Copy out every line of the data where the word "lines" is found.

*** Opening of Supplied data ***

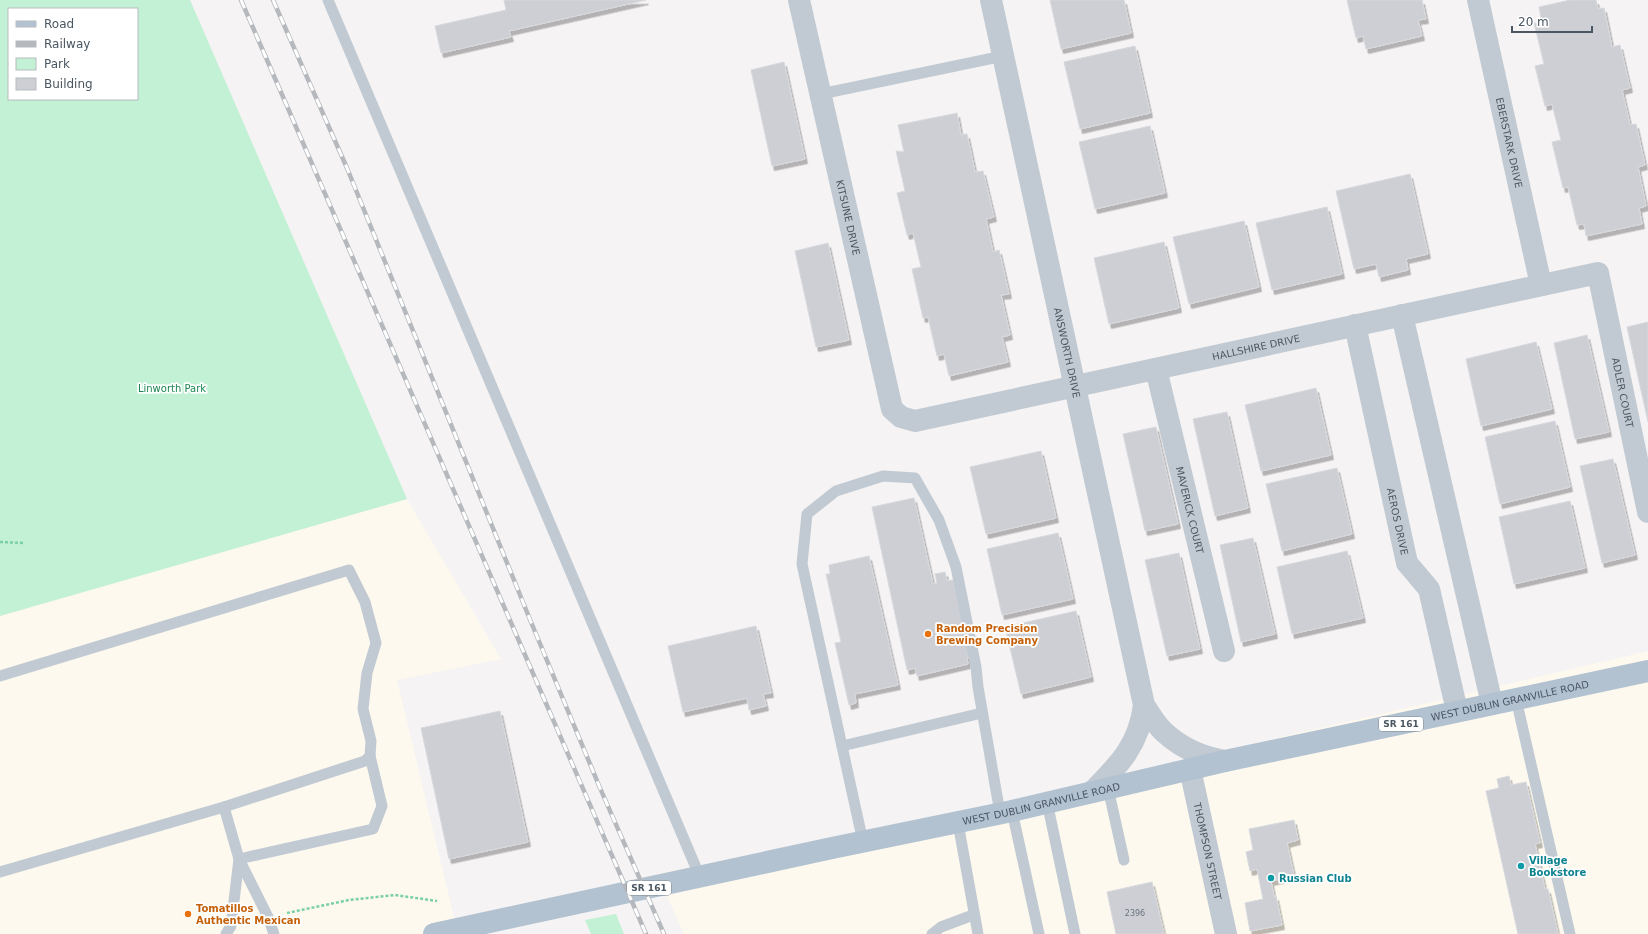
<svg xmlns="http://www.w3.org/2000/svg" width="1648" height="934" font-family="'DejaVu Sans',sans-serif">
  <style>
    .commercial { fill: #fdf9ef }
    .green { fill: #c3f1d5; fill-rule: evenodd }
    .building { fill: #cdcfd5; stroke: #d7d9de; filter: url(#shadow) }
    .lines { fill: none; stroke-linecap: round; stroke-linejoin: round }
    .path { stroke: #7ad0a6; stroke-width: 2.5; stroke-dasharray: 3 2; stroke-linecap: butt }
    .lane { stroke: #c1cad2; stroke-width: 11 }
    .street { stroke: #c1cad2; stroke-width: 22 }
    .primary { stroke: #b3c2d1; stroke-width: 22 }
    .rail-casing { stroke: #b5b8bd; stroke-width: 4.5 }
    .rail { stroke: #fff; stroke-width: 3; stroke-dasharray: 9; stroke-linecap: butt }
    .food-dot { fill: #e8710a; stroke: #fff; stroke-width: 1.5 }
    .culture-dot { fill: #0f9aa8; stroke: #fff; stroke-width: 1.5 }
    .labels { text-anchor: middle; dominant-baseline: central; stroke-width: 3.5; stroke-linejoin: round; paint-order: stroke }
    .number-label { font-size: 8px; fill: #6b747e }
    .shield { fill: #fff; stroke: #808990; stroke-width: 1 }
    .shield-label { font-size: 9px; font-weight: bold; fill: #4a5661 }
    .street-label { font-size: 10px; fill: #4a5661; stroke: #fff }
    .park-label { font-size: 10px; fill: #17864f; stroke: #fff }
    .food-label { font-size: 10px; font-weight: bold; fill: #c56008; stroke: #fff; text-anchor: start }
    .culture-label { font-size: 10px; font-weight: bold; fill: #0d838f; stroke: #fff; text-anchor: start }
  </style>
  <defs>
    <filter id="shadow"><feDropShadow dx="2.5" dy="4.5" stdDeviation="0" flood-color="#0004"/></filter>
  </defs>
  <rect width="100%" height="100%" fill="#f5f3f3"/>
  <g class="commercial">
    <path d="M407,499l94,160 -104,21 61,254h-458v-318z"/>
    <path d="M1648,651v283h-964l-27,-60 354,-73z"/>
  </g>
  <g class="green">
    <path d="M0,0h190l217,499 -407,117zM9,9h128v90h-128z"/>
    <path d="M616,914l8,20h-33l-6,-14z"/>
  </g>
  <g class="building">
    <path d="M504,0h142l-137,31 2,6 -70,16 -6,-27 71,-16z"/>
    <path d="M1050,0h74l7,33 -70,16z"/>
    <path d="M1347,0h75l4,19 -8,1 4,16 -56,13 -3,-13 -7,2z"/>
    <path d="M1570,0h26l2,9 6,-1 8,39 8,-2 10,43 -8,2 8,35 6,-1 9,41 -7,2 8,39 -7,2 3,16 -56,12 -2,-12 -7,1 -9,-38 -5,1 -11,-46 9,-2 -9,-36 -7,2 -10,-40 9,-2 -10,-41 8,1 -3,-17z"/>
    <path d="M1135,46l15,67 -70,16 -16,-67z"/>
    <path d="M784,62l21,97 -33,7 -21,-96z"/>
    <path d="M957,113l4,22 6,-1 8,38 8,-1 11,46 -8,2 7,33 6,-2 10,44 -8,1 9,40 -8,2 6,25 -59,14 -5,-22 -7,2 -9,-39 -5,1 -11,-49 9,-2 -8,-34 -6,2 -10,-42 8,-2 -9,-40 8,1 -6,-27z"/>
    <path d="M1150,126l15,67 -70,16 -16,-67z"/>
    <path d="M1410,174l18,80 -22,5 2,11 -29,7 -3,-13 -22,5 -18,-78z"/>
    <path d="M1327,207l15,67 -70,16 -16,-67z"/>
    <path d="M1244,221l15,66 -70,17 -16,-67z"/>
    <path d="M1164,242l15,66 -70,16 -15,-66z"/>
    <path d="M828,243l21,97 -33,7 -21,-96z"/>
    <path d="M1648,322v100l-21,-95z"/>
    <path d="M1587,335l22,97 -34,7 -21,-96z"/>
    <path d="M1536,342l16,67 -71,17 -15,-67z"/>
    <path d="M1316,388l15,67 -70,16 -16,-66z"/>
    <path d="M1227,412l21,96 -33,8 -22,-97z"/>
    <path d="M1555,421l15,66 -70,17 -15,-67z"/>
    <path d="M1156,427l22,97 -33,7 -22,-97z"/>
    <path d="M1041,451l15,67 -70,16 -16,-67z"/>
    <path d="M1613,459l22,96 -33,8 -22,-97z"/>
    <path d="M1337,468l15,66 -70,17 -16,-67z"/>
    <path d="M914,498l19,86 4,-1 -2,-9 10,-2 2,9 6,-1 17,78h-3l1,6 -51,12 -2,-8 -8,2 -35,-163z"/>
    <path d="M1570,501l15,67 -71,16 -15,-67z"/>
    <path d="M1058,533l15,66 -71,16 -15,-66z"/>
    <path d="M1253,538l22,96 -34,8 -21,-97z"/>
    <path d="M1347,551l16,67 -71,16 -15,-67z"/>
    <path d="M1179,553l21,96 -33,7 -22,-96z"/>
    <path d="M869,556l29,129 -43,9 1,9 -7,2 -14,-62 6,-1 -15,-68h4l-1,-9z"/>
    <path d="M1076,611l15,66 -70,17 -16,-67z"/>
    <path d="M756,626l15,67 -8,1 3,12 -17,4 -2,-12 -64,14 -15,-66z"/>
    <path d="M500,711l28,131 -79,17 -28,-131z"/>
    <path d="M1509,776l2,9 15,-3 14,61 -5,1 10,45h3l10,45h-40l-32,-143 13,-3 -2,-9z"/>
    <path d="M1294,820l4,20 -11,3 7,33 -23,5 3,16 2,-1 6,29 -32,6 -5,-28 18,-4 -6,-30 -7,2 -4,-19 7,-2 -4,-21z"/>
    <path d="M1152,882l12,52h-48l-9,-42z"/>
  </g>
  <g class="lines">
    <g class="path">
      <path d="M0,542l24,1"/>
      <path d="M287,913l62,-13 46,-5 42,6"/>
    </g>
    <g class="lane">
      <path d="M328,0l372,877"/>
      <path d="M821,94l182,-38"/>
      <path d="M0,676l349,-106 16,32 11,41 -9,30 -4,36 8,32 -1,15 -5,5 -141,46"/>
      <path d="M1516,699l54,235"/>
      <path d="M842,746l140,-33"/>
      <path d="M1108,788l16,72"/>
      <path d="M1047,802l28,132"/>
      <path d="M1012,811l27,123"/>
      <path d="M958,823l20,111"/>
      <path d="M863,842l-61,-278 5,-50 29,-23 47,-15 32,2 24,42 17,47 20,100 2,20 22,126"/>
      <path d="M239,859l134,-30 9,-23 -12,-50"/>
      <path d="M0,872l224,-65 15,52 29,58 6,17"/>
      <path d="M226,934l5,-8 8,-67"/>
      <path d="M932,934l9,-7 32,-12"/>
    </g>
    <g class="street">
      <path id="s1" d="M799,0l93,409 9,8 14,4 683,-148 50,239"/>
      <path id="s2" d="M991,0l153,705c-5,40 -25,60 -52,87"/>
      <path id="s3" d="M1478,0l63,285"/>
      <path d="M1402,315l90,389"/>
      <path id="s4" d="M1355,325l52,238 22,26 28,122"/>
      <path id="s5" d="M1156,369l68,282"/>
      <path d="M1144,705c6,9 12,20 20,27 17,16 38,25 61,29"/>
      <path id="s6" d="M1190,769l36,165"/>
    </g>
    <path class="primary" id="s7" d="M434,934l398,-86 180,-37 213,-50 423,-90"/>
    <g class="rail-casing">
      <g id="rail">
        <path d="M241,0l405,934"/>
        <path d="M273,0l74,168 184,454 69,166 64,146"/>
      </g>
    </g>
    <use href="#rail" class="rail"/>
  </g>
  <g class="food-dot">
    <circle cx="928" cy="634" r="4"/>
    <circle cx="188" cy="914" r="4"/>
  </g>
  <g class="culture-dot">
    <circle cx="1521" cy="866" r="4"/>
    <circle cx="1271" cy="878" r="4"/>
  </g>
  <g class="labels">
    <g class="number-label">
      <text x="1135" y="913">2396</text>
    </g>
    <g class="shield">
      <rect x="1379" y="717" width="44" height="14" rx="3"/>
      <rect x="627" y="881" width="44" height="14" rx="3"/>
    </g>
    <g class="shield-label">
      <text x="1401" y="724">SR 161</text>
      <text x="649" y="888">SR 161</text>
    </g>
    <g class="street-label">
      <text stroke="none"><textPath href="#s3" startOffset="146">EBERSTARK DRIVE</textPath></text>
      <text stroke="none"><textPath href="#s1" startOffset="223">KITSUNE DRIVE</textPath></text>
      <text stroke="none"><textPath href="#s1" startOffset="795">HALLSHIRE DRIVE</textPath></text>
      <text stroke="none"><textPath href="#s2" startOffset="361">ANSWORTH DRIVE</textPath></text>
      <text stroke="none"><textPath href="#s1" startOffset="1267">ADLER COURT</textPath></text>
      <text stroke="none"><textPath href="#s5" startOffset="145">MAVERICK COURT</textPath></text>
      <text stroke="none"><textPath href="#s4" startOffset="201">AEROS DRIVE</textPath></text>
      <text stroke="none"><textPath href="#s7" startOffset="1101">WEST DUBLIN GRANVILLE ROAD</textPath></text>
      <text stroke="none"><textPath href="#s7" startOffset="621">WEST DUBLIN GRANVILLE ROAD</textPath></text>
      <text stroke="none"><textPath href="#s6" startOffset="84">THOMPSON STREET</textPath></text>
    </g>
    <g class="park-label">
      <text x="172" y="388">Linworth Park</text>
    </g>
    <g class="food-label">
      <text x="936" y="628">Random Precision<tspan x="936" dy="12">Brewing Company</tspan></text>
      <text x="196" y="908">Tomatillos<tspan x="196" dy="12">Authentic Mexican</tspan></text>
    </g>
    <g class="culture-label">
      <text x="1529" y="860">Village<tspan x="1529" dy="12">Bookstore</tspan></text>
      <text x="1279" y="878">Russian Club</text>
    </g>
  </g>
  <rect x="8" y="8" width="130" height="92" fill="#ffffff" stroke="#b7bbc0"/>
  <rect x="16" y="21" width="20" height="6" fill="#b3c2d1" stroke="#b7bbc0"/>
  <text x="44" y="28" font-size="12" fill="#4a5661">Road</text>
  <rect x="16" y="41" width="20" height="6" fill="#b5b8bd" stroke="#b7bbc0"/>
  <text x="44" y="48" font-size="12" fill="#4a5661">Railway</text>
  <rect x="16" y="58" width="20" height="12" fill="#c3f1d5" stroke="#b7bbc0"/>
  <text x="44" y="68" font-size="12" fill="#4a5661">Park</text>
  <rect x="16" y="78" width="20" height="12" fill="#cdcfd5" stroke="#b7bbc0"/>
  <text x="44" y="88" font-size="12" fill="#4a5661">Building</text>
  <path d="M1512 26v6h80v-6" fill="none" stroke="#4a5661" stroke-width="2"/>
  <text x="1518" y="26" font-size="12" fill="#4a5661" stroke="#ffffff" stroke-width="3" paint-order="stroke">20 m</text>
</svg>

*** Close of Supplied data ***

Written response:
    .lines { fill: none; stroke-linecap: round; stroke-linejoin: round }
  <g class="lines">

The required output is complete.